BEGIN

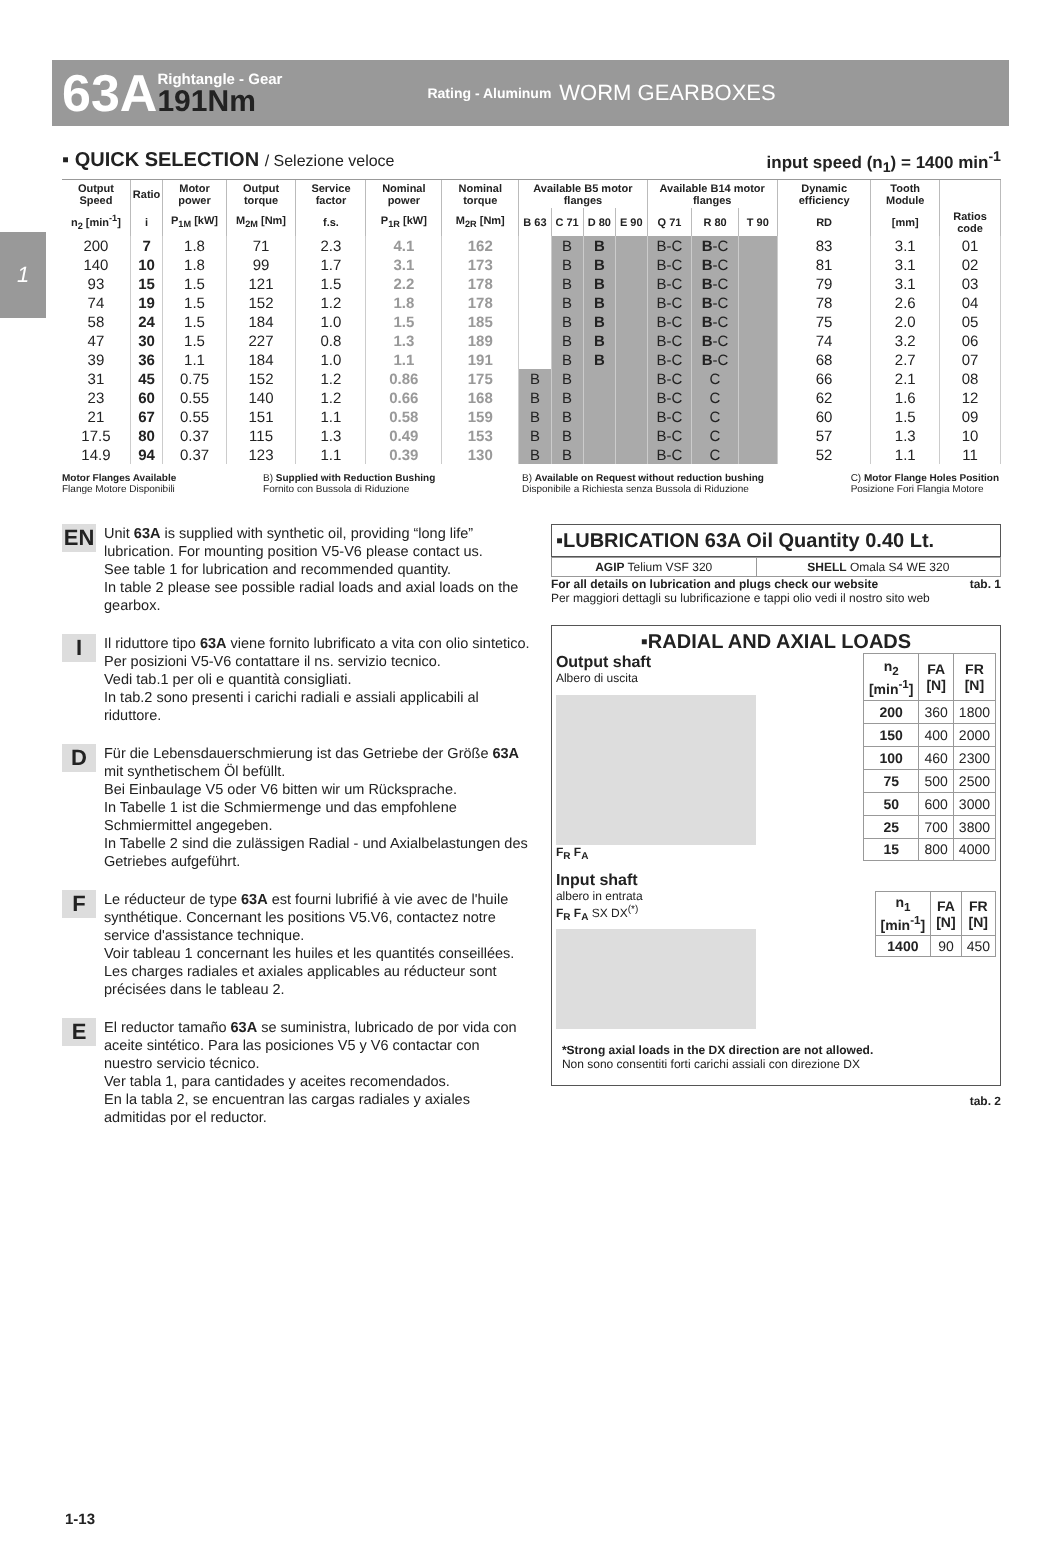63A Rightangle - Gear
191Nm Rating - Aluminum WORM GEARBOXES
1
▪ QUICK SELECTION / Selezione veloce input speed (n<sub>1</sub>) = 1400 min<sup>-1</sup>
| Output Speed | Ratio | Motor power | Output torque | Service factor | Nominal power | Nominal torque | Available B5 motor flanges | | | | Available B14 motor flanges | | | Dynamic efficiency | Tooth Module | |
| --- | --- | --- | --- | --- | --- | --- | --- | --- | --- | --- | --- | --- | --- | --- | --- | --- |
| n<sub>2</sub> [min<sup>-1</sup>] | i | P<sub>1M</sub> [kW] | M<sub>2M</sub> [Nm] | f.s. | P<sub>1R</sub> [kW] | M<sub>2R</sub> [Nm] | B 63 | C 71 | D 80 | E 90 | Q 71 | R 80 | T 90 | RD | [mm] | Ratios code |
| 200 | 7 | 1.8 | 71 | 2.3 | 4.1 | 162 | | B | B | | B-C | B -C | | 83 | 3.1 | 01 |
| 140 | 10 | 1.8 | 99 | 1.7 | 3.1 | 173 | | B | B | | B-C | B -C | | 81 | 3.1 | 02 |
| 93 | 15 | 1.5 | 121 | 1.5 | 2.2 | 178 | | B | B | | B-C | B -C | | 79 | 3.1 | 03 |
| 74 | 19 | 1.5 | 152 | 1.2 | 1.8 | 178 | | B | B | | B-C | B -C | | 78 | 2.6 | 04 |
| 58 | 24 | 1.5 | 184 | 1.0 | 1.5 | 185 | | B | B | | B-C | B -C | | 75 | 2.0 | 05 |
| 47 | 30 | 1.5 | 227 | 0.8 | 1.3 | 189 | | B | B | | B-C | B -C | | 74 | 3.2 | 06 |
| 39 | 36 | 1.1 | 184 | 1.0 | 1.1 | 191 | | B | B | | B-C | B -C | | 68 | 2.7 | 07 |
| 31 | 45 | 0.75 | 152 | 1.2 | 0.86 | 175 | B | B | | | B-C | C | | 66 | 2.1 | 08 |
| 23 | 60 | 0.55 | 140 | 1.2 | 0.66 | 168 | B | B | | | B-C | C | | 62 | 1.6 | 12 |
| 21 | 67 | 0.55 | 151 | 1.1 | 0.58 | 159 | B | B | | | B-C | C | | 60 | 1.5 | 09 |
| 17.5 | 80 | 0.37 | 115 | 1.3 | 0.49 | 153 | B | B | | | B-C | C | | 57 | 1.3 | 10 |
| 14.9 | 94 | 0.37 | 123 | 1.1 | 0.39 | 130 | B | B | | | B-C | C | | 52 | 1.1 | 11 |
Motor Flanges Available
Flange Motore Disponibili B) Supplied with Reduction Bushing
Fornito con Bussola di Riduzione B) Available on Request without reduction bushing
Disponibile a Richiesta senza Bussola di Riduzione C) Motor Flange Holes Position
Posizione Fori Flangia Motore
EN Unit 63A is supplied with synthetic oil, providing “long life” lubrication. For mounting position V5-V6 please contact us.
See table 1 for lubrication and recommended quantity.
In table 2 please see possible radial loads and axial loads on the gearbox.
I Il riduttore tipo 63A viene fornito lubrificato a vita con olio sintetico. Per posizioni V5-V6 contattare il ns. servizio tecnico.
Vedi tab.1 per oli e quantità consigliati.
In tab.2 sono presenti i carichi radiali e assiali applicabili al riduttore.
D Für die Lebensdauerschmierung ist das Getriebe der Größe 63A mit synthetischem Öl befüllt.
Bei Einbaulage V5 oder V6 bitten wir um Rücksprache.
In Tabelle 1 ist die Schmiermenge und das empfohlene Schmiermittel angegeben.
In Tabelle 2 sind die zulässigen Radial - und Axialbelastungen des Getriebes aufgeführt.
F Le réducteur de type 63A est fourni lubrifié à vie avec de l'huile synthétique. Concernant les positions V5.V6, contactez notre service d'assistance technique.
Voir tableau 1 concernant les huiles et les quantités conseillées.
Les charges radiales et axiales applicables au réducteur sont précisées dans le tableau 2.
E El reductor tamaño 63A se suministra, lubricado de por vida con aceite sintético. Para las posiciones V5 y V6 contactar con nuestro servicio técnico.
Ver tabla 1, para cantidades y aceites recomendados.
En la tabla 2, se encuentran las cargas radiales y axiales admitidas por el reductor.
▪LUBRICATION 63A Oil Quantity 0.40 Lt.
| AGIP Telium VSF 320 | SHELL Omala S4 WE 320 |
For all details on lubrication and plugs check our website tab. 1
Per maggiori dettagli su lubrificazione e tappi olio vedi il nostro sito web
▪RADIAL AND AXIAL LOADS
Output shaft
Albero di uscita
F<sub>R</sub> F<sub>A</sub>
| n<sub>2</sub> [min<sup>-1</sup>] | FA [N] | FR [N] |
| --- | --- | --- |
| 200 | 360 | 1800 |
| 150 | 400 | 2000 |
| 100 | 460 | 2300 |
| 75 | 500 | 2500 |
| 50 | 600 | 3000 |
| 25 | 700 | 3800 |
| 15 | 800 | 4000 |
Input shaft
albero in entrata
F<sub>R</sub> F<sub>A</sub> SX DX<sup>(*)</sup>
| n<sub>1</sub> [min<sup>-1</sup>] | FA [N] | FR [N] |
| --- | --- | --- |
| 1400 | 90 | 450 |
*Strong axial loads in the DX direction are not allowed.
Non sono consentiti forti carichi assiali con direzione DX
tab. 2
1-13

END

WHAT IS REQUIRED: Wherever the string "tabla" occurs in the entries, copy that whole line.

RESULT OF THE EXERCISE:
Ver tabla 1, para cantidades y aceites recomendados.
En la tabla 2, se encuentran las cargas radiales y axiales admitidas por el reductor.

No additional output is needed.